Half-finished in a Word file on my computer is a Sherlock Holmes pastiche story, the second one I’ve written. What I hadn’t realized is that my two stories follow a very well-trodden path laid by Arthur Conan Doyle and followed by Holmes acolytes ever since.
In a Sisters in Crime webinar last week with short story dream team Art Taylor and Barb Goffman, Art presented the classic seven-part structure of a Sherlock Holmes story (which he credited to the apparently out-of-print book, Sherlock Holmes for Dummies). Through some process of osmosis, it seems I’d absorbed and followed at least the first few of those parts: Part 1 – cozy domestic scene; Part 2 – Sherlock shows off; Part 3 – the problem is presented. In my first Holmes story, the problem arrived by letter; in the new one, via a distraught Mrs. Hudson. Structural awareness greatly simplifies the writing job and prevents wandering about in rhetorical left field. I know what needs to get done.
In a short story, emphasized Barb, the writer has to focus. As she puts it, “A short story is about one thing,” even if that thing is unclear at the start. If you’d asked me what my story “Burning Bright” in Busted! Arresting Stories from the Beat was about, I would have said, “Two Wisconsin ne’er-do-wells plan to rake in a lot of money by having a tiger fight a bear.” I would have added, “and it’s also about an outraged deputy sheriff trying to stop them while trying to persuade her dad to move into assisted living.”

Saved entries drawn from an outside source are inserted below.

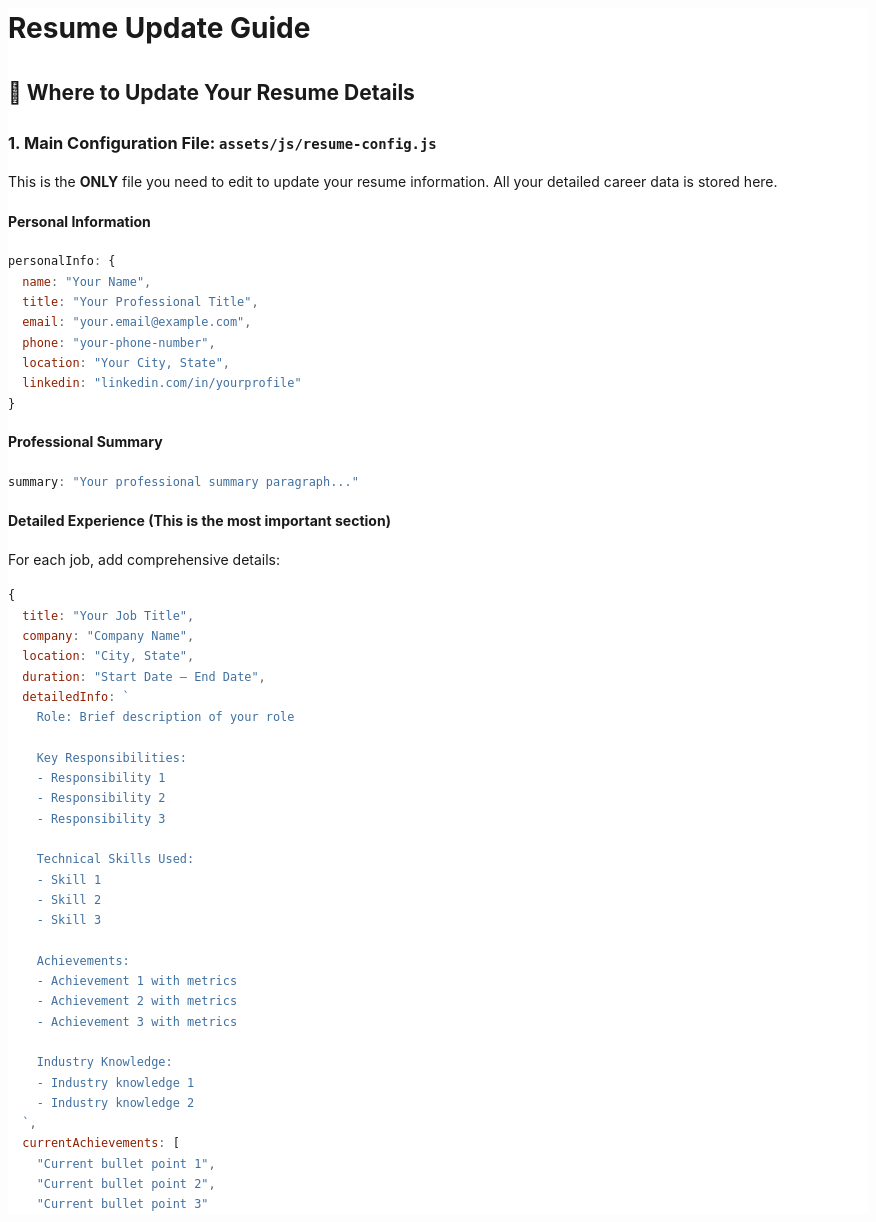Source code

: # Resume Update Guide

## 📝 Where to Update Your Resume Details

### 1. **Main Configuration File**: `assets/js/resume-config.js`

This is the **ONLY** file you need to edit to update your resume information. All your detailed career data is stored here.

#### **Personal Information**
```javascript
personalInfo: {
  name: "Your Name",
  title: "Your Professional Title",
  email: "your.email@example.com",
  phone: "your-phone-number",
  location: "Your City, State",
  linkedin: "linkedin.com/in/yourprofile"
}
```

#### **Professional Summary**
```javascript
summary: "Your professional summary paragraph..."
```

#### **Detailed Experience** (This is the most important section)
For each job, add comprehensive details:

```javascript
{
  title: "Your Job Title",
  company: "Company Name",
  location: "City, State",
  duration: "Start Date – End Date",
  detailedInfo: `
    Role: Brief description of your role
    
    Key Responsibilities:
    - Responsibility 1
    - Responsibility 2
    - Responsibility 3
    
    Technical Skills Used:
    - Skill 1
    - Skill 2
    - Skill 3
    
    Achievements:
    - Achievement 1 with metrics
    - Achievement 2 with metrics
    - Achievement 3 with metrics
    
    Industry Knowledge:
    - Industry knowledge 1
    - Industry knowledge 2
  `,
  currentAchievements: [
    "Current bullet point 1",
    "Current bullet point 2",
    "Current bullet point 3"
```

So, would Barb say “Hey, that’s two things”? Only after I wrote “The End” did I realize the story was only superficially about those two things. What it was really about was respect for autonomy.
Art cited six steps in a typical short story, and they usually, though not necessarily, appear in order: 1- Introduce the character, 2- express their desires, 3- action (what the character does about those desires), 4- factors that impedes obtaining the desires (3 and 4 can repeat several times), 5- the climax, 6- resolution. In the classic analysis of Cinderella (below), action and impediments trade places many times (nothing to wear? fairy godmother).
Art pointed out that the six steps are useful as a tool for planning a story, and for diagnosing why it isn’t working. Barb pulls several of the steps together and recommends starting a story is by asking, “what’s the conflict?”
Lest you think these are recommendations to write to a formula, they are not. The variety and rearrangement of parts is practically infinite. Someone once said to crime writer Donald Westlake that writing genre fiction was easy: All you have to do is follow the formula. And he responded, “I’ll give you a formula for running a four minute-mile. Run each quarter-mile in less than a minute.” (Art’s talk and his slides will be in the members section of the Sisters in Crime website.)